What you should do. In the data below, count how many lines contain "differentiation" and give that number by itself.

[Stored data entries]
-=-=-=-=-
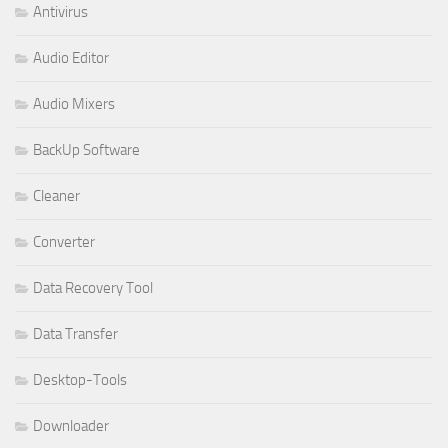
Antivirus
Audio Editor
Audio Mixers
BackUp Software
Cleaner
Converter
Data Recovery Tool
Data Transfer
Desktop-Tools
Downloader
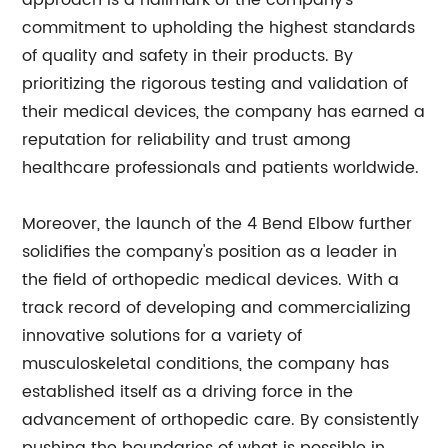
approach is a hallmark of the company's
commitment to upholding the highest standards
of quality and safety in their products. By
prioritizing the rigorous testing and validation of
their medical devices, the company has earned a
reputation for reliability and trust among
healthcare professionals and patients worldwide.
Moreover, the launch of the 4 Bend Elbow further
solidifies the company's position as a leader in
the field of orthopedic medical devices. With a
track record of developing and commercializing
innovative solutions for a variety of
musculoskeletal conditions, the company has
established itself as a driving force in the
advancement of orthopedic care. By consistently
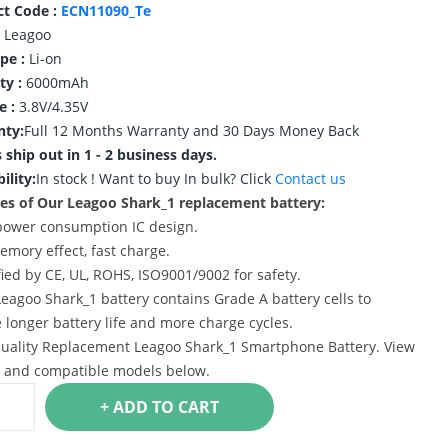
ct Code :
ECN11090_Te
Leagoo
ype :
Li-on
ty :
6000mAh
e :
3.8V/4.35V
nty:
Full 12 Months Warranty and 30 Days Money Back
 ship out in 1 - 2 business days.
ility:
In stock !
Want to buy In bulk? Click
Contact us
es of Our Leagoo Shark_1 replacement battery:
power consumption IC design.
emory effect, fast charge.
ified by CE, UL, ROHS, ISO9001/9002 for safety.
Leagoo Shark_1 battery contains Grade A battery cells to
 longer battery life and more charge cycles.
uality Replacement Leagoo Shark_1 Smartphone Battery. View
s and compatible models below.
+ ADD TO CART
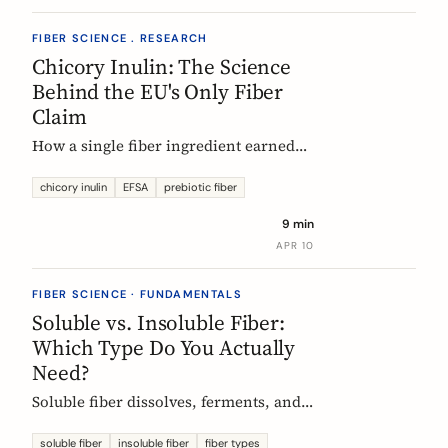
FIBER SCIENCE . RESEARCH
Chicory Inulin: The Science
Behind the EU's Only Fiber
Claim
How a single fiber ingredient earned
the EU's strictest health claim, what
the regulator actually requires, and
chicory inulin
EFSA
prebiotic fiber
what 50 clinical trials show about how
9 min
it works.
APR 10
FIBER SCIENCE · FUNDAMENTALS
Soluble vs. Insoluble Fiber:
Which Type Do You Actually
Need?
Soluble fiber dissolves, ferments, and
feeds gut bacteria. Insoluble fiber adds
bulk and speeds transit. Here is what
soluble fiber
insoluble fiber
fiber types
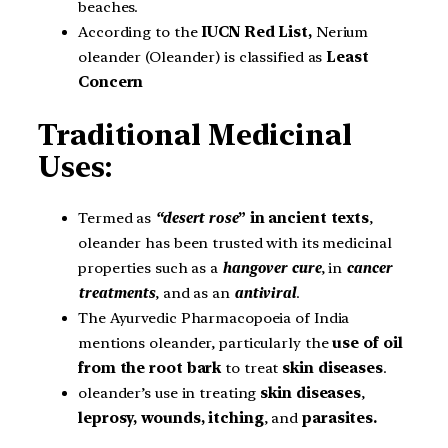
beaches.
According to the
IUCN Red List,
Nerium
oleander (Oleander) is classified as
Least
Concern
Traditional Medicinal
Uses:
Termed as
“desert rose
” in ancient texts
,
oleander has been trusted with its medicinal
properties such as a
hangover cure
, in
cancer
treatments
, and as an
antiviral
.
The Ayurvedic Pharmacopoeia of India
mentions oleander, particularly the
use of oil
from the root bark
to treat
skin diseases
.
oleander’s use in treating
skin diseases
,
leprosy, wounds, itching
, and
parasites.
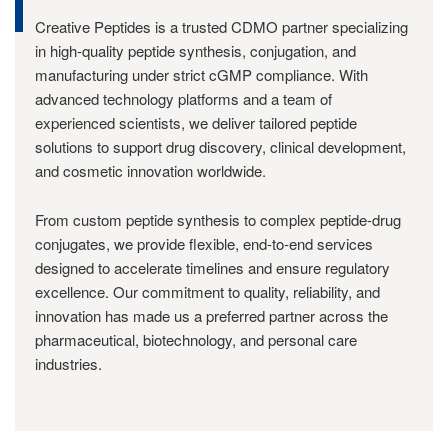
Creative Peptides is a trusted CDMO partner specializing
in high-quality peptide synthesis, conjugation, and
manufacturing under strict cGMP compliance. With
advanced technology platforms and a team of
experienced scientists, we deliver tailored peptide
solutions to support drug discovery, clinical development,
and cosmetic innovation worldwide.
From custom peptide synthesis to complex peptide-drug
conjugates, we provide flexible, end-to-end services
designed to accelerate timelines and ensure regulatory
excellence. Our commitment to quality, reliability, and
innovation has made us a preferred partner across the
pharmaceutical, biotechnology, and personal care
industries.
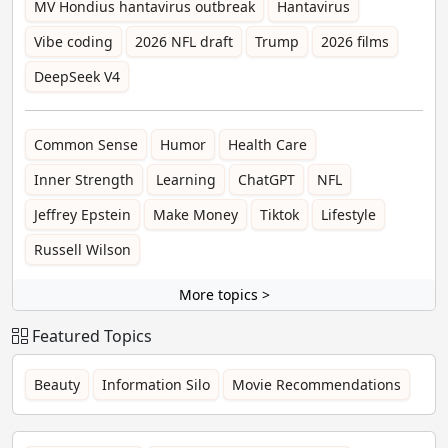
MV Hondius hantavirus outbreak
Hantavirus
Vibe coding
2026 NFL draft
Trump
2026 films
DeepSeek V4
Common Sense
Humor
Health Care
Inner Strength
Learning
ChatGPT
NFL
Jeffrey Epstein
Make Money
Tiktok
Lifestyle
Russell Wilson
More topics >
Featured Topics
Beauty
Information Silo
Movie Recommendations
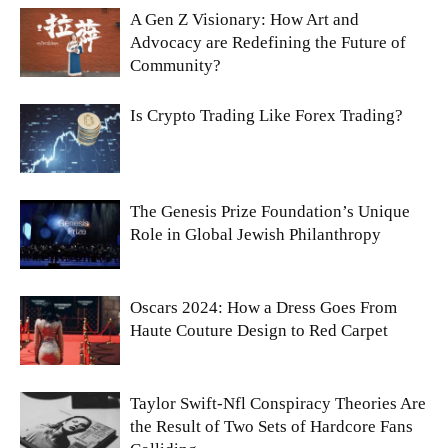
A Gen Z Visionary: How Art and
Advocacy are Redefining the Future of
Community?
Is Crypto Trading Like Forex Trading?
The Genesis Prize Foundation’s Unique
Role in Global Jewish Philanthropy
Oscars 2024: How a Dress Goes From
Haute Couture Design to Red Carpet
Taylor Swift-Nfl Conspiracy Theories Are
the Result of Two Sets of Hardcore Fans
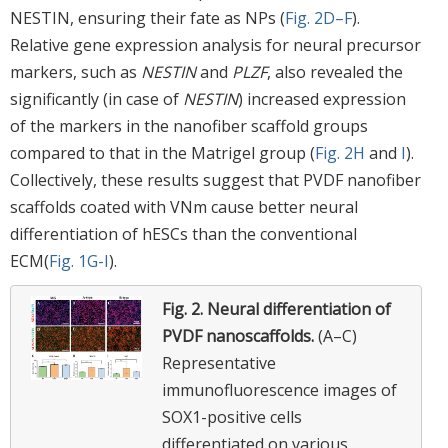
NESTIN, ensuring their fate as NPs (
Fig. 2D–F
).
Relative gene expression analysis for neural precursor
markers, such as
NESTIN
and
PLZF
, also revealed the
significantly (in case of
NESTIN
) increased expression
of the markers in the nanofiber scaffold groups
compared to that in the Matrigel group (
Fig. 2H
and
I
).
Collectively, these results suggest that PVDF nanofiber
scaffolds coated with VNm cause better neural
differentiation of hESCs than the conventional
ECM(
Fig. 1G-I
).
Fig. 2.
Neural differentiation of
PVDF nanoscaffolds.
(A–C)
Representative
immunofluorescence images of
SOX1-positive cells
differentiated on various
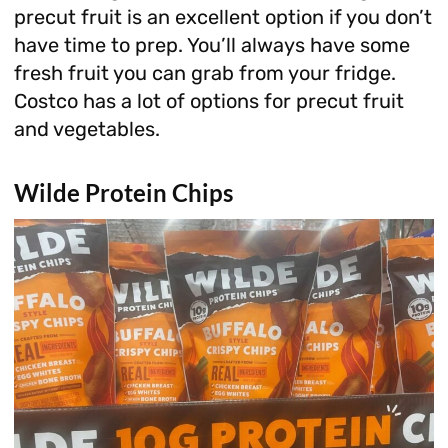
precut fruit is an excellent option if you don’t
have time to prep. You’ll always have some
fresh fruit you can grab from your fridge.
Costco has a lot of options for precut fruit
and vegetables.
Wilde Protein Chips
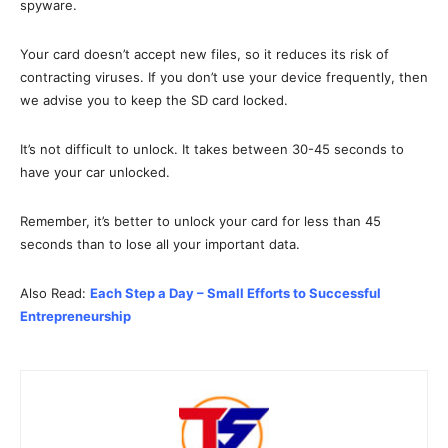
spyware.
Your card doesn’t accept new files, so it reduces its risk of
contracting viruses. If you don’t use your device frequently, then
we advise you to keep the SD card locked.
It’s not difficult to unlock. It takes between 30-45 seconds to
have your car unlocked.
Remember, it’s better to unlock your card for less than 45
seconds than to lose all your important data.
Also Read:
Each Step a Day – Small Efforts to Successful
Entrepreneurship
-=-=-=-=-
Task response. 2